Fellow blogger and HPC smart guy Joe Landman (if I know smart people that makes me smart, too) has an article up at Linux Mag, “Computing In The Clouds: Setting Expectations” that addresses the potential role for clouds in HPC
Which means that to minimize your cost to stand up your infrastructure you should select your OS and software appropriately. Yes, you will have TCO costs. As Cloud Computing focuses on the producer side in terms of time/effort to stand up the applications, Cloud Computing is curiously also a TCO reduction play. Drive your TCO so low that the marginal cost of adding the additional capacity is the majority of the cost over the lifetime of the system and make management as simple as possible.
…Of course, everything comes at a price, and in this case, the marginal cost benefits you gain come at the cost of control over the hardware. You no longer have this box sitting next to you, or even in “your” data center.
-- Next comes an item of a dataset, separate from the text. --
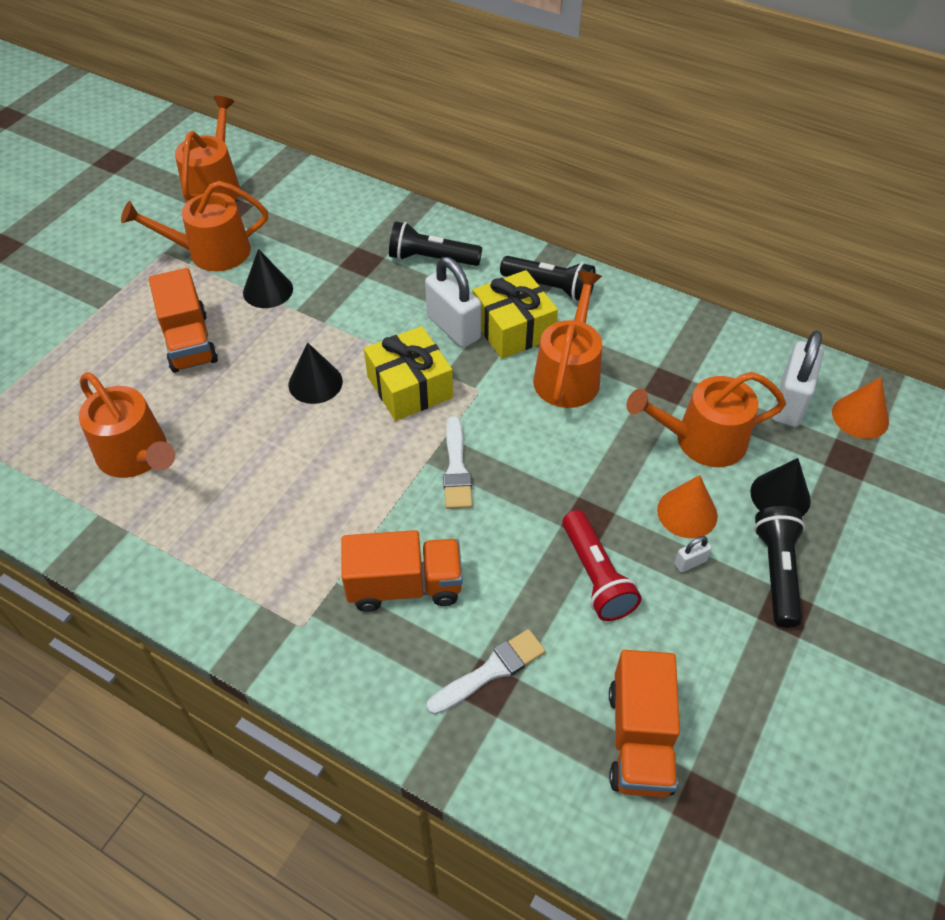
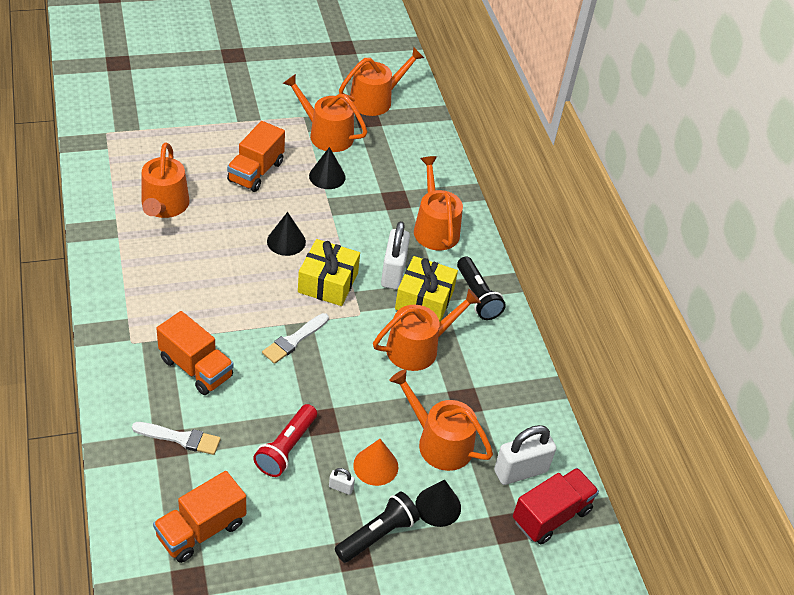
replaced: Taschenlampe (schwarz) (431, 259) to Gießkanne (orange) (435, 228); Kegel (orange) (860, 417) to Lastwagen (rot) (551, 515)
Which is in part, why Richard Stallman noted in an interview:
“that Cloud Computing was simply a trap aimed at forcing more people to buy into locked, proprietary systems that would cost them more and more over time.”
Ah, Stallman. The ultimate cranky computer guy. Joe’s article runs through the business cases for cloud computing for Regular IT folks, and for HPC people (hey, that’s you). He concludes these observations, which I think are spot on
The opportunity for HPC in in the Cloud brings us full circle to the fundamental reason for Cloud Computing — low cost of entry. Computers in the clouds may not be the fastest systems you can buy, but they offer a very low cost to start using them. For HPC, this can be significant. Remember, ISVs want your hardware cost to be as low as possible, so that you have more money in your declining budgets for their product offerings. If you can avoid paying the initial up-front costs to get the systems, and simply start using them, you can (potentially) be more productive.
…It is not a foregone conclusion that Cloud Computing will be successful in HPC. It has been tried before with different names. And it has failed, badly. What is different now? Economics, computing power, and bandwidth. Economics make it easy and inexpensive to scale up what are effectively disposable computing elements. Computing power has followed Moore’s law for the most part. And there is significantly more bandwidth available to end users, though many (correctly) argue that it isn’t growing fast enough for them.